The Six Deadly Dangers to the American Way

Source: BIZPAC Review

As we enter 2015, America has strayed from the path that led to historic greatness. But our nation’s future can regain its luster if we can eliminate six deadly dangers. Here are the huge obstacles on the road to returning to domestic stability, American exceptionalism and world leadership:

The shift away from the U.S. Constitution, the founding principles and the rule of law. Officials most guilty of producing social upheaval and economic disasters are the same villains who reject the sanctity of the U.S. Constitution, and who hold the beliefs of the Founding Fathers as obsolete. Constitutional issues should be decided by legislative authority or democratic processes, not by activist judges who, by appointment, escape the natural vetting of elections. The way to alter any constitutional fault is by amendment. The best bet for preserving a strong republic is to stymie freewheeling, imperfect politicians who wish to do as they please by putting their own rules over the rule of law.

The failures of the American education system. Today’s high schools and colleges produce graduates who are illiterate on the topics of civics, personal responsibility, personal finance and the lessons of history. The system created adults who didn’t know what they didn’t know. Children who came of age during the period of great abundance (1979 to 2008) were handed the golden eggs laid by the great American goose. They never developed the habit of worrying about things going dark and the physical law of entropy in all things. Too many never learned the standards under which the failure or success of a nation is defined.

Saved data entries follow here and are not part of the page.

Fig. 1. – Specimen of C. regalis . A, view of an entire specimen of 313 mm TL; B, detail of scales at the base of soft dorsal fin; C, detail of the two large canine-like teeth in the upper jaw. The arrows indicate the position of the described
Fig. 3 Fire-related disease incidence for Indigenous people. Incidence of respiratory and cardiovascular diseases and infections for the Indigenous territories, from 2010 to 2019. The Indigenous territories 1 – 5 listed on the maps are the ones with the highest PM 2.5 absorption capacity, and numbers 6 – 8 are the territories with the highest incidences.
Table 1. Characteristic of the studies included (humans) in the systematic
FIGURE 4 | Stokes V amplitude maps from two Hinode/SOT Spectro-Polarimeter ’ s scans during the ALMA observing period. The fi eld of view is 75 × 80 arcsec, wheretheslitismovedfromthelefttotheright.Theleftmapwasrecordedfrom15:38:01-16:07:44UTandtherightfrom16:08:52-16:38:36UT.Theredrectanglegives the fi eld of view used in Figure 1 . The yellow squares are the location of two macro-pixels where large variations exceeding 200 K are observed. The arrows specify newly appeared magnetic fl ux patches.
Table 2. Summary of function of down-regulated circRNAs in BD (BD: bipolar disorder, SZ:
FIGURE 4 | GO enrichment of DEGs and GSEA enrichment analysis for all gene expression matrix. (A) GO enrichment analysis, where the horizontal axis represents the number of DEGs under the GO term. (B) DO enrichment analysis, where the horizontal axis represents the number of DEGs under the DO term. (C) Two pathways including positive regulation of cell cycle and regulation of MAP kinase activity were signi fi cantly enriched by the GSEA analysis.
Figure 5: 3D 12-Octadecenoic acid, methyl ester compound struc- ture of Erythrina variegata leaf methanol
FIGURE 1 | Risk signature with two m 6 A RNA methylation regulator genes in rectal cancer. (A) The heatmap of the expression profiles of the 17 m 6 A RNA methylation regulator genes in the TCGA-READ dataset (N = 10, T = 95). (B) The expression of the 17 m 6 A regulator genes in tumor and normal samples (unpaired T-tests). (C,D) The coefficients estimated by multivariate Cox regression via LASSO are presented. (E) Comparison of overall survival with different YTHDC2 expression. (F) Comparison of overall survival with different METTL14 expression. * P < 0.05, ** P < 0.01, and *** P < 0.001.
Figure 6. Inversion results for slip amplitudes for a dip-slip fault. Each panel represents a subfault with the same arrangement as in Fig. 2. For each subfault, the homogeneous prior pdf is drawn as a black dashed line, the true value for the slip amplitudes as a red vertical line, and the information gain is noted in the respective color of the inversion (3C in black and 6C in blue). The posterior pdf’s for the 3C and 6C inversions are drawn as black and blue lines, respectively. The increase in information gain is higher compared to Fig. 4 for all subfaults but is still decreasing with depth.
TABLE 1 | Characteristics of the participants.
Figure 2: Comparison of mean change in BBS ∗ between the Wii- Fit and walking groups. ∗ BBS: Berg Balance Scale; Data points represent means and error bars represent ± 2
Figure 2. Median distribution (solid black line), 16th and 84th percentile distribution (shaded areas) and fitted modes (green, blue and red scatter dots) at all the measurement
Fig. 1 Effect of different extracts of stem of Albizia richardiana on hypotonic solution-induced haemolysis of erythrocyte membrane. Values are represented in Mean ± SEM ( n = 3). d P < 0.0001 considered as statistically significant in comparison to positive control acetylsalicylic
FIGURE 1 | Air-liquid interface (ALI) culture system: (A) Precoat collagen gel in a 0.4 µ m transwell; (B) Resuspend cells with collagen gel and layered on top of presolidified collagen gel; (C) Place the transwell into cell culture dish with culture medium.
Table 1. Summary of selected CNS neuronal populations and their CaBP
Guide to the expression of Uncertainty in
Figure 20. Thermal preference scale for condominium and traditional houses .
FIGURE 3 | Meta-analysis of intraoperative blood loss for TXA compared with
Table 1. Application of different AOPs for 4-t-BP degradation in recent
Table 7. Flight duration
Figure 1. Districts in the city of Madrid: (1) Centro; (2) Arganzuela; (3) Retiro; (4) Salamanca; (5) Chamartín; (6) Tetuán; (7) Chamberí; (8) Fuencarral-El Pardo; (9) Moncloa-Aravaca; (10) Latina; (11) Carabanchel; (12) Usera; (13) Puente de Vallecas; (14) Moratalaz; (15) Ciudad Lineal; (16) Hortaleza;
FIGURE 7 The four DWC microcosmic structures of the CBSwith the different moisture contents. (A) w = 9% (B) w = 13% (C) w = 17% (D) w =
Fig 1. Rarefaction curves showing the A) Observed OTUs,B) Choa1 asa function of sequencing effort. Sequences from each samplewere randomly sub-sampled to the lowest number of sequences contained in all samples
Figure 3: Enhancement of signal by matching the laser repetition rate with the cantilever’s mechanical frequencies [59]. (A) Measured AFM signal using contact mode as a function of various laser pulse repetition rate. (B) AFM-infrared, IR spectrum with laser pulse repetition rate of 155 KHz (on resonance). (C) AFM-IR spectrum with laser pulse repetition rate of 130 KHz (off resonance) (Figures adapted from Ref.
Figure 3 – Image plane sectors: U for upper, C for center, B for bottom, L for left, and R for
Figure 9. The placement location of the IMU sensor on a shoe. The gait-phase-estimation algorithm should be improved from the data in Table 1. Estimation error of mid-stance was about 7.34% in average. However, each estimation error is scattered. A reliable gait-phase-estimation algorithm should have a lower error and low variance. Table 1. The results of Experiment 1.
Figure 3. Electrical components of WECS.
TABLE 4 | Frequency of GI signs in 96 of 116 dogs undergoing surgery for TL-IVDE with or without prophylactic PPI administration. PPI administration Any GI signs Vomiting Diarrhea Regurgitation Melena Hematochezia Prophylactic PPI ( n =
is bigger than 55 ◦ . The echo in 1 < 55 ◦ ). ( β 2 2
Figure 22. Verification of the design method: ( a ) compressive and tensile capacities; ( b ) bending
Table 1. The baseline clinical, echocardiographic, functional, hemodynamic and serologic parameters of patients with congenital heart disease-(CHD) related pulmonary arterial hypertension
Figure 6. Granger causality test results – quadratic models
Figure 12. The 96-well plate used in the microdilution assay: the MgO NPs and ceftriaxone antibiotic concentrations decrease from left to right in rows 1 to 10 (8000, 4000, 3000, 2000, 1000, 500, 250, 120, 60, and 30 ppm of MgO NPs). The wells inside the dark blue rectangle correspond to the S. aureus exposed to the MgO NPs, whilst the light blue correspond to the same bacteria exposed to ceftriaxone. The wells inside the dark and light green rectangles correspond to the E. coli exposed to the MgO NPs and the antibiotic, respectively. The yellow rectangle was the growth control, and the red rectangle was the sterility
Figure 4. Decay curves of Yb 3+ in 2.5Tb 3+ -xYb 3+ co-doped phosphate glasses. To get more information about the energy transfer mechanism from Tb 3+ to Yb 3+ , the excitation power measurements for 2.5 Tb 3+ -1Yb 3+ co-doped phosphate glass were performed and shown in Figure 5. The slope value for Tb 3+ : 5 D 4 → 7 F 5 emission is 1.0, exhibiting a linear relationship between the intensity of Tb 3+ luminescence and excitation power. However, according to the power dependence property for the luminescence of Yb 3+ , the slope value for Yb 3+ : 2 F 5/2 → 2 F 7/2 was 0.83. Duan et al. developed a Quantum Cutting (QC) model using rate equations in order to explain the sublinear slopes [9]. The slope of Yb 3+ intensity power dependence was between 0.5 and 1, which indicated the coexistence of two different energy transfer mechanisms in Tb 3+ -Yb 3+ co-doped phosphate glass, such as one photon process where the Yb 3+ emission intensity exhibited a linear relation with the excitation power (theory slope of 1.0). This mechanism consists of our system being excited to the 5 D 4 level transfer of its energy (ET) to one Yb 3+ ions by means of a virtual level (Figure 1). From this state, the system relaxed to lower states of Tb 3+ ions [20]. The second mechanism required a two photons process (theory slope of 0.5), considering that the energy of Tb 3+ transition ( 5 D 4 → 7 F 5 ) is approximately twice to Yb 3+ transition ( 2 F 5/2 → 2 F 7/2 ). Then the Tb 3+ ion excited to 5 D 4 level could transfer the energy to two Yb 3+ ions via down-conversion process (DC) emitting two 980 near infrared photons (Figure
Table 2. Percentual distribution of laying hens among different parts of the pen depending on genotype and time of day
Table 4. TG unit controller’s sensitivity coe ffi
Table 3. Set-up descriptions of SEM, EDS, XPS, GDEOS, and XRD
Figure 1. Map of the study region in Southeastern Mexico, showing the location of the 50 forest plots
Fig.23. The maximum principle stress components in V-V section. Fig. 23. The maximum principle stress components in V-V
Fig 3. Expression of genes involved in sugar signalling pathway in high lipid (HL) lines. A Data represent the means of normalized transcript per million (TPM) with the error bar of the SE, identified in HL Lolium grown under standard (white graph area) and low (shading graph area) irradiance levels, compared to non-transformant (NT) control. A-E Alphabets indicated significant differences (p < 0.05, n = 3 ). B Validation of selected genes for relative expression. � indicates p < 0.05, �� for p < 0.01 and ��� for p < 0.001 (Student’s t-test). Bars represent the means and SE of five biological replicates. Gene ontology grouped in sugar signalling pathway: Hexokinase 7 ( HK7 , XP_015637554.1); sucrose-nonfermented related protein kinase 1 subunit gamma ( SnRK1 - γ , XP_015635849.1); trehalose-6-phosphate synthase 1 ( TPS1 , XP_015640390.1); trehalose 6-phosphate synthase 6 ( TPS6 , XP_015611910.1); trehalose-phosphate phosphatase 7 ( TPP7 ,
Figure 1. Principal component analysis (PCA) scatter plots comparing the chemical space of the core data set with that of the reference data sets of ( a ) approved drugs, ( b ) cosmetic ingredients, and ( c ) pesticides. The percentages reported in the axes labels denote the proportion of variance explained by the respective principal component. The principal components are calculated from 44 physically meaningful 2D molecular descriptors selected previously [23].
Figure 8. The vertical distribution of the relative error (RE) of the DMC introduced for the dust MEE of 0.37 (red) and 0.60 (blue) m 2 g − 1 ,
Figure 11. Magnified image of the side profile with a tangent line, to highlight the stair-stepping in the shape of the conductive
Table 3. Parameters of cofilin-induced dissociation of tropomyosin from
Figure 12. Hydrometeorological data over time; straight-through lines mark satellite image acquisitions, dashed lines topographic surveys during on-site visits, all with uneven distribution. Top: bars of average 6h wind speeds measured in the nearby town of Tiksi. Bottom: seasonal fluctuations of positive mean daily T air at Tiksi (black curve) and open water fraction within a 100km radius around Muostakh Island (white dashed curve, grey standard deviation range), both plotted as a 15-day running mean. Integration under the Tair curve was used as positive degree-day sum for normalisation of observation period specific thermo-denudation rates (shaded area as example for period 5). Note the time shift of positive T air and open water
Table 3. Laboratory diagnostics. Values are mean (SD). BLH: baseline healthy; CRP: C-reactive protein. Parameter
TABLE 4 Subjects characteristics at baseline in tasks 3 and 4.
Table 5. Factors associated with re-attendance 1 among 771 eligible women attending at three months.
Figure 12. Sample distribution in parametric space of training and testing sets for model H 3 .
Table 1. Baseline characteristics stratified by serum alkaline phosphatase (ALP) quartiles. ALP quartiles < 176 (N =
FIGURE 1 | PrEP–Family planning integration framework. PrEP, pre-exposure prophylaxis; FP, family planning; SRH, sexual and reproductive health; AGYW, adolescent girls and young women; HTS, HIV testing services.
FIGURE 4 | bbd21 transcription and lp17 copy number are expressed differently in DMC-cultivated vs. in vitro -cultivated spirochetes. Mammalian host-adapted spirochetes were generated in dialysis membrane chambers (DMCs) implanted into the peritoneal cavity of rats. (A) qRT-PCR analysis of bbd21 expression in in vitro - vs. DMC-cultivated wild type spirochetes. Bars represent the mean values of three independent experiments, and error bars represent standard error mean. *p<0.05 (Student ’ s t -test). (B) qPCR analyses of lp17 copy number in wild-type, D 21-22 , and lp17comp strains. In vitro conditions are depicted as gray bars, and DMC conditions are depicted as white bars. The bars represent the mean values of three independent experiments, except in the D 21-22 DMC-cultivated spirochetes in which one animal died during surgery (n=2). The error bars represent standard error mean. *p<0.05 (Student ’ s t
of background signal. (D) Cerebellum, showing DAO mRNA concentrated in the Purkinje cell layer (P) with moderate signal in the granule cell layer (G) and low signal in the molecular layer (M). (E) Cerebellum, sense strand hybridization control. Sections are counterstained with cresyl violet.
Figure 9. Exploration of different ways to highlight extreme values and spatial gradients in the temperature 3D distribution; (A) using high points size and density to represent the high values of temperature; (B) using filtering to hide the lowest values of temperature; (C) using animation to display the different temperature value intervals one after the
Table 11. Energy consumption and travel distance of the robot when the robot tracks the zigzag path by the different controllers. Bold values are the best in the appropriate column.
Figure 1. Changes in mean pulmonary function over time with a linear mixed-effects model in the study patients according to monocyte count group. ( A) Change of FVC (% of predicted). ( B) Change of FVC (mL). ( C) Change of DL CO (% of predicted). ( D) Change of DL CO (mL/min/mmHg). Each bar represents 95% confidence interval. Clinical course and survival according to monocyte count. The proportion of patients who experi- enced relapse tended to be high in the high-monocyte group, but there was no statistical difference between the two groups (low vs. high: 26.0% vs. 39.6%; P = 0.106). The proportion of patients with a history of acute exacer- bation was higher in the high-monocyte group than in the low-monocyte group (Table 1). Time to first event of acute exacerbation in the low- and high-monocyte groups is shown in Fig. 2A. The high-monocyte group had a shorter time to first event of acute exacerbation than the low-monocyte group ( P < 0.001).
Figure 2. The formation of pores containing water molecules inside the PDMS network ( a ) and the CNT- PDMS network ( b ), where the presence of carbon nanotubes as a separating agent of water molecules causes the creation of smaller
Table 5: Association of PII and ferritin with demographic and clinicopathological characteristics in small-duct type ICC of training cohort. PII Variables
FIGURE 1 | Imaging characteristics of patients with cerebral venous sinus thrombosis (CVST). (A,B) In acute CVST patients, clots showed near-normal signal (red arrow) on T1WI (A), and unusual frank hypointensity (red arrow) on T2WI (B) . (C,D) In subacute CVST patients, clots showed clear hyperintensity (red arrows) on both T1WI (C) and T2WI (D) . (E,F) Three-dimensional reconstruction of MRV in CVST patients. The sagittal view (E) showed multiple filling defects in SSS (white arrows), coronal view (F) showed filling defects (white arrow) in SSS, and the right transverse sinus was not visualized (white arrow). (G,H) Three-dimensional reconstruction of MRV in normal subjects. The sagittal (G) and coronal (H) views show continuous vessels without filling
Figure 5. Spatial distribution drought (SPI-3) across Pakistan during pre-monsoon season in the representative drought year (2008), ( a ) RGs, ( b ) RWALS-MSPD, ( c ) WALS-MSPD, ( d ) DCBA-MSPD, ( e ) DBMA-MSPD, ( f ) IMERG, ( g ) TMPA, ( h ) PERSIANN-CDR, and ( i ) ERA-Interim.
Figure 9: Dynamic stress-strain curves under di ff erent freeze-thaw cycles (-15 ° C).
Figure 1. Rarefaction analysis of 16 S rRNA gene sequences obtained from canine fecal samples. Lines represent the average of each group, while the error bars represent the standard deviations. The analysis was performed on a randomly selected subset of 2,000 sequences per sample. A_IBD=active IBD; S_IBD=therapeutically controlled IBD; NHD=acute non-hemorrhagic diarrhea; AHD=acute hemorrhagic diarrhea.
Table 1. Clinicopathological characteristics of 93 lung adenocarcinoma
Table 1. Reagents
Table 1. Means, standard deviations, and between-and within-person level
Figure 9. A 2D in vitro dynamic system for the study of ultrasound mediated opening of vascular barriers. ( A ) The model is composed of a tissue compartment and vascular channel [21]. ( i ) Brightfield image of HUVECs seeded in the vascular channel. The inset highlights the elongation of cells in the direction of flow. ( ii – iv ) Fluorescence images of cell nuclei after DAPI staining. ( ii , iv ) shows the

Budget deficits and unfunded liabilities. The federal governments driving the bus downhill on a dark and winding fiscal road that may end in a cliff, and the bus is picking up speed. The nation is reeling under an unsustainable fiscal morass – a national debt of $18 trillion; unfunded obligations that the National Center for Policy Analysis estimates total another $84 trillion for programs like Social Security, Medicare and Medicaid; and continuing annual budget deficits that hover between “only” $500 billion and over $1.2 trillion. We are stealing from our young, because every child born today inherits almost $50,000 in debt, and the average family is $107,060 in debt.

Smothering regulation and geometric proliferation of laws. The U.S. is drowning in laws. More and more laws create complexity, inequitability, expense, disarray and unintended consequences. Too many new laws amount to tax-like regulations that create economic decline. Regulators will always find new rules and new fines to justify their existence, whether they’re needed or not. This dangerous practice makes them looters, but with the added power to punish the places they’re looting. The annual regulatory cost to Americans now exceeds $2 trillion, which is 12 percent of the nation’s gross domestic product.

American progressivism, the new name for socialism, that expands the government’s role to nanny-state proportions. The progressives seek wealth redistribution and equality at the finish line, not equality at the starting line, where it should really apply.

Incompetence of the leadership class. The public trust and faith in politicians is now at historic lows. The American leadership class sees itself as divorced from, and superior to, the general population. The men and women at the helm of power stick together and often protect one another. Too many leaders blame “the market” for economic and societal failures, so they can impose more government on the nation to “fix it.” The leadership class thrives thanks to a compliant media that helps incumbent politicians get re-elected. The result: The leadership class in America and its mainstream media partners fail to keep citizens informed about the true, growing dangers we all face. Our leadership class as a whole has failed this country, and nowhere has national leadership failed more miserably than in the black community.

If most of these dangers are not mitigated or eliminated, we will have sounded the death knell for the America that older generations knew, and the deterioration of the American way of solving problems. Our youth will have been sold down the river. America cannot take endless abuse.